Travail à faire:
[1] Recopiez fidèlement le passage de l'article sur 1942 qui va de « La fin de l'année » jusqu'à « leur contrôle ? ».
[2] D'après l'article sur 1942, pourquoi Mussolini décide-t-il de se lancer à l'assaut de l'Afrique ? Répondez en une à trois phrases.
[3] Prolongez l'article sur 1942 à partir de sa dernière phrase.

Document source:
☆ ☆ ☆ ☆
1942, tournant de la guerre ?

Sancho de Cuba
10 mars
2014

« Ce n'est pas la fin. Ce n'est même pas le commencement de la fin. Mais, c'est peut-être la fin du commencement. » Churchill, discours du 10 Novembre 1942.

La fin de l'année 1942 est souvent présentée comme le tournant de la Seconde Guerre mondiale. Ce sentiment est partagé par les Alliés de l'époque, civils comme militaires, conscient du basculement qui est en train de se dérouler. En revanche, cette impression est-elle partagée par l'ensemble des protagonistes notamment les forces de l'Axe et les populations civiles sous leur contrôle ?

En plus de ce questionnement, il faut se demander si les défaite des forces de l'Axe n'étaient pas, dans une certaine mesure, jouées d'avance indépendamment de la conscience que les sociétés avaient de leur propre histoire. Ainsi, l'automne 1942 serait l'aboutissement d'un processus mis en place auparavant.

1942 : année du tournant

De 1939 jusqu'à 1942, les forces de l'Axe ont réussi à s'emparer de l'Europe (Hitler veut défaire les forces françaises pour se venger de la défaite de 1918), défaire les troupes britanniques en Afrique (en effet, Mussolini caresse le désire de reconstituer un empire à l'image de la Rome antique et décide de se lancer à l'assaut de l'Afrique) et contrôler une bonne partie de l'U.R.S.S. (Hitler veut transformer les territoires soviétiques en immense colonie allemande). De plus, Les forces britanniques et américaines reculent dans le Pacifique face aux forces japonaises. Néanmoins, les puissances de l'Axe subissent simultanément une série de défaite lors de batailles qui se sont déroulés entre juin 1942 et février 1943.

Le 28 juin 1942, les divisions allemandes se lancent à l'assaut du sud de l'U.R.S.S. avec pour objectif les champs de pétrole du Caucase. Ils arrivent jusqu'au bord de la Volga à Stalingrad, centre industriel et carrefour par lequel transite de nombreuses ressources, et y entament un combat de rue inouïe, où chaque bâtiment fait l'objet de combats. La défense acharnée des Soviétiques use les forces allemandes.

En Afrique, à partir de juin 1942 les forces germano-italiennes lancent des offensives en direction d'Alexandrie et du canal de Suez, carrefour logistique par lequel transitent de nombreuses ressources. Par la suite, les forces de l'Axe auraient continué les offensives en direction de l'Iran pour rejoindre les troupes allemandes situées dans le Caucase, c'est-à-dire celles qui se battaient dans la région de Stalingrad. Après une avancée spectaculaire, les Allemands sont à environ 100 km d'Alexandrie mais ils sont stoppés dans leur progression le 27 juillet. Montgomery, à la tête de la VIIIe armée britannique en août 1942 pendant l'été et le début de l'automne parvient à reconstituer ses forces.
☆ ☆ ☆ ☆
Données enregistrées:
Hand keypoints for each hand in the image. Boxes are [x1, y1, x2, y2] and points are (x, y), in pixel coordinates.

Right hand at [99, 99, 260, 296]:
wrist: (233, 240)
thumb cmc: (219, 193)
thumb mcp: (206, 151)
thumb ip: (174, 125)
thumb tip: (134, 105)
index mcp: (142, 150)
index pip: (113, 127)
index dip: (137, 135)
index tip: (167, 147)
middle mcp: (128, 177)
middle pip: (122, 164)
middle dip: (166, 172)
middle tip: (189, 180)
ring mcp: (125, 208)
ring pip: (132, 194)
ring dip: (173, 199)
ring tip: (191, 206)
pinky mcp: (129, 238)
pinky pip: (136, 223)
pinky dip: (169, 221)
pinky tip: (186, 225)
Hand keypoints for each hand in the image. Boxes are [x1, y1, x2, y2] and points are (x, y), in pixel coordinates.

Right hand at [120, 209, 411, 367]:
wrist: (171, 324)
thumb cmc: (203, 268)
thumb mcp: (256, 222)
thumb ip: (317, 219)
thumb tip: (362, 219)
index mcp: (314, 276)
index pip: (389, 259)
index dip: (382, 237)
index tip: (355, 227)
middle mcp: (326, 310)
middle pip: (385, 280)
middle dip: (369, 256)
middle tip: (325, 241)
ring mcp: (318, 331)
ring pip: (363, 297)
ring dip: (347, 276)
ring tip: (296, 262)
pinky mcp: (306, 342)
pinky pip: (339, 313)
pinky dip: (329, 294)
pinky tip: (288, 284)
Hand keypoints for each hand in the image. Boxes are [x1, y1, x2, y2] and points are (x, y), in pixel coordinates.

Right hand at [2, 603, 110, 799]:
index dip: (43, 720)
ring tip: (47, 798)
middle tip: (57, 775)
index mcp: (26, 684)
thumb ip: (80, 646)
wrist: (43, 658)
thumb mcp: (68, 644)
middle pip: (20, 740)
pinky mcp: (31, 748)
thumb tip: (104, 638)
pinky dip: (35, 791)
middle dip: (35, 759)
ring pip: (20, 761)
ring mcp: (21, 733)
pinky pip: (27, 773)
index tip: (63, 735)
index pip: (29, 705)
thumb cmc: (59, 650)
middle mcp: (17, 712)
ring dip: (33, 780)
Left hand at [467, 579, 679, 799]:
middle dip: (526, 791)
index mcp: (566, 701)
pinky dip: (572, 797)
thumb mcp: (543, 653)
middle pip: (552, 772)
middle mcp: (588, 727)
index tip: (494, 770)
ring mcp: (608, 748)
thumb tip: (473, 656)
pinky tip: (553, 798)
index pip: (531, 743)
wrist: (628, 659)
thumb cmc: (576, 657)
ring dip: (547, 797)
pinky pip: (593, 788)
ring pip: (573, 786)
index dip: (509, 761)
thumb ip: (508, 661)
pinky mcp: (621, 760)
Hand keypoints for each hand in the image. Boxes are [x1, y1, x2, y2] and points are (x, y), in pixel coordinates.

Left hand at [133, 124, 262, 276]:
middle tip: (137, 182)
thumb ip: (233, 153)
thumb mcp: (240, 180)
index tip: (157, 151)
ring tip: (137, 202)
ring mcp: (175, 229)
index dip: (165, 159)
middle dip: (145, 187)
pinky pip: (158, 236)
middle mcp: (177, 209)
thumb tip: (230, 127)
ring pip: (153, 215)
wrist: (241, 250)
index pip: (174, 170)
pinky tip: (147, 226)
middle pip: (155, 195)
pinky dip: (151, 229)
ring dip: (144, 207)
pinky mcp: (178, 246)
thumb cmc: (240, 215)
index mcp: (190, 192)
☆ ☆ ☆ ☆
Réponses par tâche:
[1]
La fin de l'année 1942 est souvent présentée comme le tournant de la Seconde Guerre mondiale. Ce sentiment est partagé par les Alliés de l'époque, civils comme militaires, conscient du basculement qui est en train de se dérouler. En revanche, cette impression est-elle partagée par l'ensemble des protagonistes notamment les forces de l'Axe et les populations civiles sous leur contrôle ?

[2] Mussolini caresse le désir de reconstituer un empire à l'image de la Rome antique. C'est ce projet qui le pousse à se lancer à l'assaut de l'Afrique.

[3]
En Asie, le 7 août 1942 les forces alliées majoritairement américaines, débarquent sur les îles de Guadalcanal, Tulagi et Florida, au sud des îles Salomon, situé au nord-est de l'Australie, avec l'objectif d'interdire leur usage par les Japonais qui menacent les voies logistiques et de communication entre les États-Unis, l'Australie et la Nouvelle-Zélande. Les Alliés ont aussi l'intention d'utiliser Guadalcanal comme base aérienne.

A partir de novembre 1942, la situation tourne à l'avantage des alliés. Les forces japonaises s'enlisent à Guadalcanaln, de même que les forces allemandes à Stalingrad. Le 3 novembre, les forces germano-italiennes sont défaites lors de la seconde bataille d'El Alamein face aux Alliés. Le 8 novembre, lors de l'opération Torch, les Américains commandés par le Général Eisenhower débarquent au Maroc et en Algérie, et parviennent à prendre à revers les forces de l'Axe. Ce débarquement entraîne, en France, l'invasion de la zone sud par la Wehrmacht le 11 novembre. Anéantie, démoralisé et sans ressource, la célèbre Afrika korps de Rommel stoppée par Montgomery en Égypte n'est plus qu'un spectre rampant dans le désert, contraint d'évoluer sur la défensive. Elle doit battre en retraite jusqu'en Tunisie. Enfin, février 1943 achève le cycle de défaite entamée à l'automne 1942 et marque le départ d'une nouvelle ère.

Le 2 février, après la reconquête méticuleuse de la ville et la capture du commandant des forces allemandes Friedrich Paulus, les derniers combattants de Stalingrad se rendent aux Soviétiques. Paulus est nommé maréchal par Hitler juste avant la réédition dans l'espoir qu'il se suicide, en effet aucun maréchal n'a été fait prisonnier dans l'histoire allemande. Les Soviétiques ont annihilés deux armées allemandes, deux armées roumaines et une armée italienne. Les photographies de prisonniers allemands tenant à peine debout, vêtus d'oripeaux de babouchka font le tour du monde. Le traumatisme pour l'Allemagne est énorme et Hitler décrète un deuil national suite à cette défaite. D'un point de vue politique, Stalingrad ébranle l'Axe en profondeur. C'est à partir de cette date que les gouvernements roumain, finlandais et hongrois ainsi que des cercles dirigeants italiens prennent contact avec les gouvernements alliés et commencent à retirer leurs troupes de cette escapade en territoire soviétique.

Quelque jour après, le 9 février, après 6 mois et 2 jours de combats dans la jungle, les Japonais ont définitivement quitté Guadalcanal et l'île est déclaré sûre. Après cette bataille, les Japonais sont sur la défensive dans le Pacifique et les force alliées reprennent leurs offensives.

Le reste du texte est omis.